La
trentaine bien sonnée, Kalara semble ne pas avoir conscience
du soleil accablant qui darde ses rayons sur elle, amaigrie, frissonnante,
les yeux hagards, la jeune femme tient à peine debout seule.
Depuis
six semaines, elle se plaint d'une fièvre qui s'intensifie
la nuit, de douleurs dans le ventre et de fatigue générale.
" Soupçonnant un début de paludisme, j'ai d'abord
pris des décoctions à base d'écorces de chez
nous. J'ai également fait des sudations, de saignées
et des massages avec des herbes, sans changement.
Puis,
j'ai pris des comprimés de paracétamol achetés
auprès du colporteur. Voyant que mon état allait de
mal en pis, je suis allée chez le guérisseur qui a
dit qu'on m'a lancé quelque chose au village ", raconte
Kalara. Inquiète face à l'absence de résultats
après un long traitement magico-homéopathique chez
le tradi-praticien, un cousin de la jeune femme s'endette pour la
transporter à l'hôpital.
A
environ 30 km du village. Des examens cliniques révèlent
que la malade souffre d'une fièvre typhoïde avancée,
de vers intestinaux, d'anémie et d'un début d'infection
pulmonaire. " C'est un cadavre que vous m'apporter là.
Je ne soigne pas la mort. Vous attendiez quoi depuis le début
de la maladie ? ", se plaint le médecin de l'hôpital
départemental.
Dans
ce village de la Lékié, comme dans la plupart des
villages camerounais, les malades ont généralement
un parcours semblable à celui de Kalara. Dès l'apparition
des symptômes, le premier réflexe est d'ingurgiter
des décoctions du cru. Une ou plusieurs visites chez différents
tradi-praticiens permettent de s'assurer qu'il ne s'agit pas d'un
cour tordu de quelques sorcier malveillant.
L'hôpital
constitue toujours le dernier recours, longtemps après que
la situation s'est considérablement dégradée.
Tant qu'ils ne sont pas à l'article de la mort, d'aucuns
passent allégrement une année sans " voir de
leurs yeux " un médecin. Aller à l'hôpital,
consulter un spécialiste, faire des analyses médicales,
acheter les médicaments prescrits sont un luxe que les populations
du monde rural se permettent difficilement.
La
faute à la récession économique d'abord qui
les a plus qu'appauvries.

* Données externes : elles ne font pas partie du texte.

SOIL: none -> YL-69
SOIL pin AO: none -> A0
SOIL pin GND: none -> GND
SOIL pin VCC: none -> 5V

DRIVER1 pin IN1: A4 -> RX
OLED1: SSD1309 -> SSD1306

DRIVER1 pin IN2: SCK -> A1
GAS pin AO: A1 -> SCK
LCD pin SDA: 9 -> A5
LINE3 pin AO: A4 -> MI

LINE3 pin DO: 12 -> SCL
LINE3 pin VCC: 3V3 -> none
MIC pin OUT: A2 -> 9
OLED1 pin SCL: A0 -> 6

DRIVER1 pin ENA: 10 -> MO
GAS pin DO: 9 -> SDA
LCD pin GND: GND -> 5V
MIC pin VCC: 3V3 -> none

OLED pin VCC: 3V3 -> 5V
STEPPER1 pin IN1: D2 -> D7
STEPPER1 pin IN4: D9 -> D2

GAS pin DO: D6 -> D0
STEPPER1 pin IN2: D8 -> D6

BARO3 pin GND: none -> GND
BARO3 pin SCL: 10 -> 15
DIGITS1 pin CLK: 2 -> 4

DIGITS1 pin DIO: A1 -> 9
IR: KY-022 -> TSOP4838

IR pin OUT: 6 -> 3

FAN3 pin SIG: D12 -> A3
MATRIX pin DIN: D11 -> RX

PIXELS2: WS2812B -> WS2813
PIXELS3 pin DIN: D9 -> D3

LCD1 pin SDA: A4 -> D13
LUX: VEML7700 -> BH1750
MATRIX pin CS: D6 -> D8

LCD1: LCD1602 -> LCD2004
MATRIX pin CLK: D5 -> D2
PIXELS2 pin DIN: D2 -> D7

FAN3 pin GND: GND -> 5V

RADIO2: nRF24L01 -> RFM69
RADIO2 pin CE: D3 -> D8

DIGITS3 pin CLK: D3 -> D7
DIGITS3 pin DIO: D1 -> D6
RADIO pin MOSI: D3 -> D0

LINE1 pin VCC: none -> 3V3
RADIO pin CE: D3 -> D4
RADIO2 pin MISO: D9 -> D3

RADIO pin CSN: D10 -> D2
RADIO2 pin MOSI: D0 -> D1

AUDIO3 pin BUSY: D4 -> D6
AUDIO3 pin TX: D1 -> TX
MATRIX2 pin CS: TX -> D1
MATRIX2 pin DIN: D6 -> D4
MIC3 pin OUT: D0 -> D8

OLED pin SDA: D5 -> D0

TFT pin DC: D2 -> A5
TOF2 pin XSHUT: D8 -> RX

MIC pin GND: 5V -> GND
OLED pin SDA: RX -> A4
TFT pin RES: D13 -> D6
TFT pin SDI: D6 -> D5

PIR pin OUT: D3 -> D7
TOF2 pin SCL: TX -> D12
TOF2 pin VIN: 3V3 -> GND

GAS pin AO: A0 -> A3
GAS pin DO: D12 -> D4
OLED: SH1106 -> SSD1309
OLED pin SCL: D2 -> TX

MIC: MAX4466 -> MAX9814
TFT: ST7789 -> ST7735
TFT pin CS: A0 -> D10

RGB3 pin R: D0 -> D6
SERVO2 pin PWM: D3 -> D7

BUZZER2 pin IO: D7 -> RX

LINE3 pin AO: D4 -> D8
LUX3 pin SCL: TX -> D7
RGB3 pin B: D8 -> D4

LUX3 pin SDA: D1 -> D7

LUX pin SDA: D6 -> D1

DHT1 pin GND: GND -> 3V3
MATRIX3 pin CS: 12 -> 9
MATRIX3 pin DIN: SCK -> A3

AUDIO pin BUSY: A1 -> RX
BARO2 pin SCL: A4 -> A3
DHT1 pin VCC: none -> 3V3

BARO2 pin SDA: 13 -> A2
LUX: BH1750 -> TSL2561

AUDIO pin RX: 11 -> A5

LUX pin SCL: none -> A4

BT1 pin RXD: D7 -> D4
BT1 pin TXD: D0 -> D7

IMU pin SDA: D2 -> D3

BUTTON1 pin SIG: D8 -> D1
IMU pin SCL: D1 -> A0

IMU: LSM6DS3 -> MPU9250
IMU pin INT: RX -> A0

La faute ensuite à l'enclavement,
aux longues distances à parcourir pour atteindre l'hôpital,
à la mauvaise qualité des routes ne favorisant pas
le passage régulier des cars de transport, à l'absence
des commodités telles que l'eau potable et l'électricité.
Dans
ces régions reculées, la moindre affection bénigne
est un problème de santé publique. " Certains
malades ont bien la volonté de se rendre à l'hôpital,
quand les moyens financiers le leur permettent bien sûr. Hélas,
il faut passer par bien des péripéties. Les malades
sont transportés sur des brancards de fortune ou dans des
brouettes. Les routes chaotiques aggravent certains états.
Et beaucoup de malades meurent ainsi à l'arrivée,
sans avoir même été consulté ainsi à
l'arrivée, sans avoir même été consultés...
", expliquent un médecin de campagne. Du coup, les accouchements
par exemple relèvent des méthodes traditionnelles.
Exit
les consultations prénatales, les vaccinations, les examens
prénuptiaux, les consultations gynécologiques et autres
dépistages du Sida. Aussi dans nos villages, beaucoup de
femmes décèdent-elles encore des infections post-natales.
L'insuffisance des infrastructures sanitaires et du personnel médical
dans les zones rurales a créé un terrain fertile sur
lequel évolue de nombreux débrouillards. Il s'agit
essentiellement des infirmiers retraités, des personnes ayant
appris leur science sur le tas et même des agents d'entretien
ayant servi dans les formations hospitalières en ville.
Tenez-vous
bien, ces débrouillards exercent leurs talents dans des domaines
aussi divers et compliqués que la chirurgie, la médecine
dentaire, la gynécologie, les autopsies... Et par ces temps
où le Sida fait des ravages, d'aucuns n'hésitent pas
à piquer tout un village avec la même seringue. Certes,
ils la font chauffer, mais... Allez donc chez ces praticiens de
bazar avec un petit rhume, le malade en sort avec quelque chose
de plus grave. Commencera alors un long périple qui l'entraînera
de guérisseur jusqu'à ce que la mort délivre.